WORK ITEM >> Revise the records below by changing every "Canon CanoScan N670U" to "CanoScan N670U", keeping all other text as it stands. Omit the pictures from your answer.

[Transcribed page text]
● ● ● ●

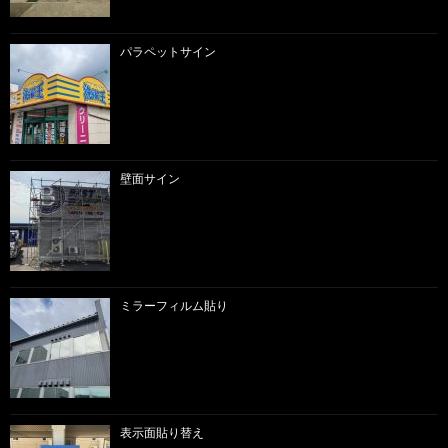
パラペットサイン
壁面サイン
ミラーフィルム貼り
表示面貼り替え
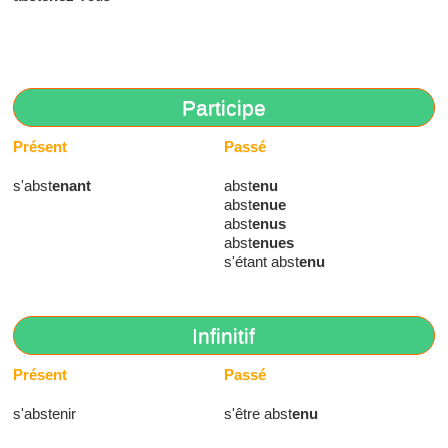
Participe
Présent
Passé
s'abst
enant
abst
enu
abst
enue
abst
enus
abst
enues
s'étant abst
enu
Infinitif
Présent
Passé
s'abstenir
s'être abst
enu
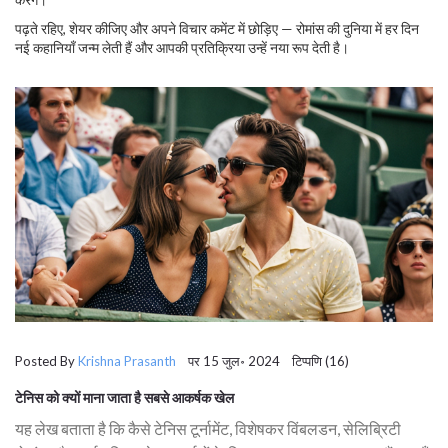
पढ़ते रहिए, शेयर कीजिए और अपने विचार कमेंट में छोड़िए — रोमांस की दुनिया में हर दिन
नई कहानियाँ जन्म लेती हैं और आपकी प्रतिक्रिया उन्हें नया रूप देती है।
Posted By
Krishna Prasanth
पर 15 जुल॰ 2024 टिप्पणि (16)
टेनिस को क्यों माना जाता है सबसे आकर्षक खेल
यह लेख बताता है कि कैसे टेनिस टूर्नामेंट, विशेषकर विंबलडन, सेलिब्रिटी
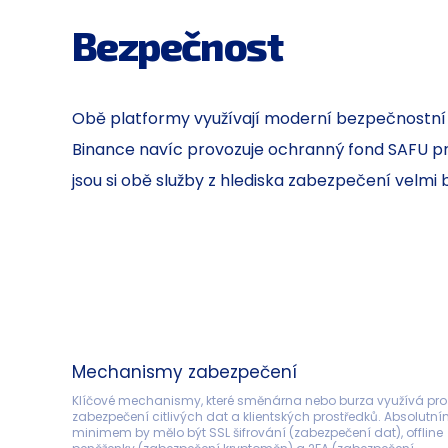
Bezpečnost
Obě platformy využívají moderní bezpečnostní p
Binance navíc provozuje ochranný fond SAFU pro
jsou si obě služby z hlediska zabezpečení velmi b
Mechanismy zabezpečení
Klíčové mechanismy, které směnárna nebo burza využívá pro
zabezpečení citlivých dat a klientských prostředků. Absolutní
minimem by mělo být SSL šifrování (zabezpečení dat), offline 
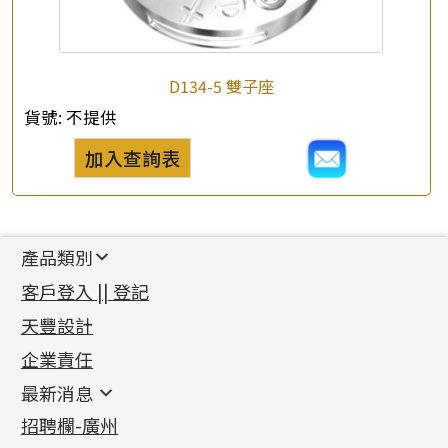
D134-5 雙子座
貨號:
不提供
加入查詢表
產品類別
新產品
客戶登入 || 登記
足金系列
天豐設計
機織鏈系列
足金配件
企業責任
首飾配件
珠仔鏈
鑲口類
镶口链
耳環類配件
最新消息
首飾系列
管狀網鏈
鏈類配件
四爪頭系列
卷迫系列
最新消息
招聘欄-廣州
貴金屬原料
十字車花鏈系列
其他類配件
六爪頭系列
手镯系列
螺絲迫系列
動感車花吊墜
公益活動
(6)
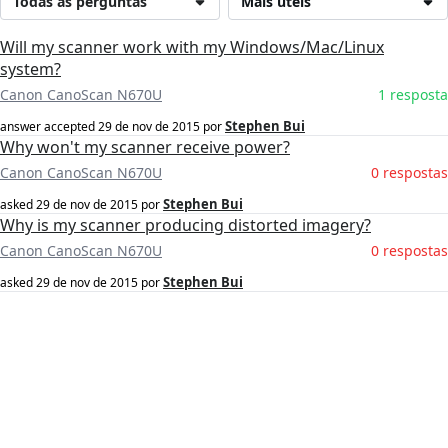
Todas as perguntas
Mais úteis
Will my scanner work with my Windows/Mac/Linux
system?
Canon CanoScan N670U
1 resposta
Stephen Bui
answer accepted
29 de nov de 2015
por
Why won't my scanner receive power?
Canon CanoScan N670U
0 respostas
Stephen Bui
asked
29 de nov de 2015
por
Why is my scanner producing distorted imagery?
Canon CanoScan N670U
0 respostas
Stephen Bui
asked
29 de nov de 2015
por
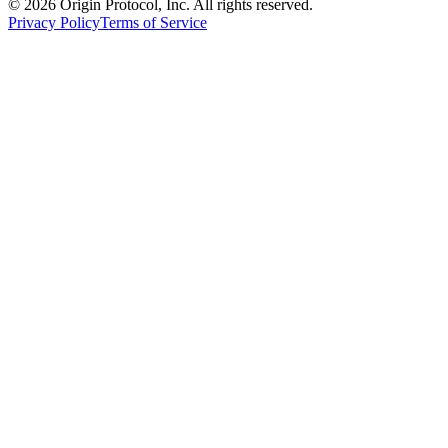
©
2026
Origin Protocol, Inc. All rights reserved.
Privacy Policy
Terms of Service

● ● ● ●

RESPONSE AREA >>
パラペットサイン
壁面サイン
ミラーフィルム貼り
表示面貼り替え
Participe
Présent
Passé
s'abst
enant
abst
enu
abst
enue
abst
enus
abst
enues
s'étant abst
enu
Infinitif
Présent
Passé
s'abstenir
s'être abst
enu
पढ़ते रहिए, शेयर कीजिए और अपने विचार कमेंट में छोड़िए — रोमांस की दुनिया में हर दिन
नई कहानियाँ जन्म लेती हैं और आपकी प्रतिक्रिया उन्हें नया रूप देती है।
Posted By
Krishna Prasanth
पर 15 जुल॰ 2024 टिप्पणि (16)
टेनिस को क्यों माना जाता है सबसे आकर्षक खेल
यह लेख बताता है कि कैसे टेनिस टूर्नामेंट, विशेषकर विंबलडन, सेलिब्रिटी
Bezpečnost
Obě platformy využívají moderní bezpečnostní p
Binance navíc provozuje ochranný fond SAFU pro
jsou si obě služby z hlediska zabezpečení velmi b
Mechanismy zabezpečení
Klíčové mechanismy, které směnárna nebo burza využívá pro
zabezpečení citlivých dat a klientských prostředků. Absolutní
minimem by mělo být SSL šifrování (zabezpečení dat), offline 
D134-5 雙子座
貨號:
不提供
加入查詢表
產品類別
新產品
客戶登入 || 登記
足金系列
天豐設計
機織鏈系列
足金配件
企業責任
首飾配件
珠仔鏈
鑲口類
镶口链
耳環類配件
最新消息
首飾系列
管狀網鏈
鏈類配件
四爪頭系列
卷迫系列
最新消息
招聘欄-廣州
貴金屬原料
十字車花鏈系列
其他類配件
六爪頭系列
手镯系列
螺絲迫系列
動感車花吊墜
公益活動
(6)
Todas as perguntas
Mais úteis
Will my scanner work with my Windows/Mac/Linux
system?
CanoScan N670U
1 resposta
Stephen Bui
answer accepted
29 de nov de 2015
por
Why won't my scanner receive power?
CanoScan N670U
0 respostas
Stephen Bui
asked
29 de nov de 2015
por
Why is my scanner producing distorted imagery?
CanoScan N670U
0 respostas
Stephen Bui
asked
29 de nov de 2015
por
©
2026
Origin Protocol, Inc. All rights reserved.
Privacy Policy
Terms of Service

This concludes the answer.